***** The records *****

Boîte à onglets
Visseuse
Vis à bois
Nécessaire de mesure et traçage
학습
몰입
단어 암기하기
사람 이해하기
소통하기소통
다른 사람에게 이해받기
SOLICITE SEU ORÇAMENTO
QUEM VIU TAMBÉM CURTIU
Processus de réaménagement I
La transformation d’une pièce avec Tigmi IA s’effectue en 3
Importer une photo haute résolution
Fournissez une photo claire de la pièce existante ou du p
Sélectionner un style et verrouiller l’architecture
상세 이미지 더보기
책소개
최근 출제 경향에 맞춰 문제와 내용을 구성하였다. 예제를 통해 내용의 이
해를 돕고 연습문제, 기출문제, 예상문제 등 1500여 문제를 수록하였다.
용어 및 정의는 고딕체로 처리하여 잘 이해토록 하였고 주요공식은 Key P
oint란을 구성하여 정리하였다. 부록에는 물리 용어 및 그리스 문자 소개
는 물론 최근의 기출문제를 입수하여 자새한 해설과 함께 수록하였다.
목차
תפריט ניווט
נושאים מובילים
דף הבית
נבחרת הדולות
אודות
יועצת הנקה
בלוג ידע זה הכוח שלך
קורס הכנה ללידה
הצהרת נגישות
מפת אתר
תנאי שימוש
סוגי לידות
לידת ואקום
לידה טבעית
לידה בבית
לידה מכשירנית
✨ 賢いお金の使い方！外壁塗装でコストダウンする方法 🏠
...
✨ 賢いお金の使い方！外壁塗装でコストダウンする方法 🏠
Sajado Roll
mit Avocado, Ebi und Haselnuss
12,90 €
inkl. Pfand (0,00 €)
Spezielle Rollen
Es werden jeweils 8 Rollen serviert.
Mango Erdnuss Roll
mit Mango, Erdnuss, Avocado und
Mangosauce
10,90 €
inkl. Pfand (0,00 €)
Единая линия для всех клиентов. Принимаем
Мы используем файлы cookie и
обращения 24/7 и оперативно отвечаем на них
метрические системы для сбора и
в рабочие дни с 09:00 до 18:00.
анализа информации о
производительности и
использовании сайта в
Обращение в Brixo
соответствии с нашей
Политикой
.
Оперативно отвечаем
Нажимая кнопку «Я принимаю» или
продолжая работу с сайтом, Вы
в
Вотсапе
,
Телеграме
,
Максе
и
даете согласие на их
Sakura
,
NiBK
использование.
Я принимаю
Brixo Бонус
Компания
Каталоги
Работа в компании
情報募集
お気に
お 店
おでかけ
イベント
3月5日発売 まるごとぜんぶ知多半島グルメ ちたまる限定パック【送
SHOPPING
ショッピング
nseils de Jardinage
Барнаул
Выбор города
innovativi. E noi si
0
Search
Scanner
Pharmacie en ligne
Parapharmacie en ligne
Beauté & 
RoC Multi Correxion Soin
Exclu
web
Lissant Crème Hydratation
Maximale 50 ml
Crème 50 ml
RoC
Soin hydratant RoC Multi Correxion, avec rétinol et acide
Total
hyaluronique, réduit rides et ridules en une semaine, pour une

*****

▸ **Work item**
Your answer should consist of every record, restated exactly.

▸ **The completed task**
Boîte à onglets
Visseuse
Vis à bois
Nécessaire de mesure et traçage
학습
몰입
단어 암기하기
사람 이해하기
소통하기소통
다른 사람에게 이해받기
SOLICITE SEU ORÇAMENTO
QUEM VIU TAMBÉM CURTIU
Processus de réaménagement I
La transformation d’une pièce avec Tigmi IA s’effectue en 3
Importer une photo haute résolution
Fournissez une photo claire de la pièce existante ou du p
Sélectionner un style et verrouiller l’architecture
상세 이미지 더보기
책소개
최근 출제 경향에 맞춰 문제와 내용을 구성하였다. 예제를 통해 내용의 이
해를 돕고 연습문제, 기출문제, 예상문제 등 1500여 문제를 수록하였다.
용어 및 정의는 고딕체로 처리하여 잘 이해토록 하였고 주요공식은 Key P
oint란을 구성하여 정리하였다. 부록에는 물리 용어 및 그리스 문자 소개
는 물론 최근의 기출문제를 입수하여 자새한 해설과 함께 수록하였다.
목차
תפריט ניווט
נושאים מובילים
דף הבית
נבחרת הדולות
אודות
יועצת הנקה
בלוג ידע זה הכוח שלך
קורס הכנה ללידה
הצהרת נגישות
מפת אתר
תנאי שימוש
סוגי לידות
לידת ואקום
לידה טבעית
לידה בבית
לידה מכשירנית
✨ 賢いお金の使い方！外壁塗装でコストダウンする方法 🏠
...
✨ 賢いお金の使い方！外壁塗装でコストダウンする方法 🏠
Sajado Roll
mit Avocado, Ebi und Haselnuss
12,90 €
inkl. Pfand (0,00 €)
Spezielle Rollen
Es werden jeweils 8 Rollen serviert.
Mango Erdnuss Roll
mit Mango, Erdnuss, Avocado und
Mangosauce
10,90 €
inkl. Pfand (0,00 €)
Единая линия для всех клиентов. Принимаем
Мы используем файлы cookie и
обращения 24/7 и оперативно отвечаем на них
метрические системы для сбора и
в рабочие дни с 09:00 до 18:00.
анализа информации о
производительности и
использовании сайта в
Обращение в Brixo
соответствии с нашей
Политикой
.
Оперативно отвечаем
Нажимая кнопку «Я принимаю» или
продолжая работу с сайтом, Вы
в
Вотсапе
,
Телеграме
,
Максе
и
даете согласие на их
Sakura
,
NiBK
использование.
Я принимаю
Brixo Бонус
Компания
Каталоги
Работа в компании
情報募集
お気に
お 店
おでかけ
イベント
3月5日発売 まるごとぜんぶ知多半島グルメ ちたまる限定パック【送
SHOPPING
ショッピング
nseils de Jardinage
Барнаул
Выбор города
innovativi. E noi si
0
Search
Scanner
Pharmacie en ligne
Parapharmacie en ligne
Beauté & 
RoC Multi Correxion Soin
Exclu
web
Lissant Crème Hydratation
Maximale 50 ml
Crème 50 ml
RoC
Soin hydratant RoC Multi Correxion, avec rétinol et acide
Total
hyaluronique, réduit rides et ridules en une semaine, pour une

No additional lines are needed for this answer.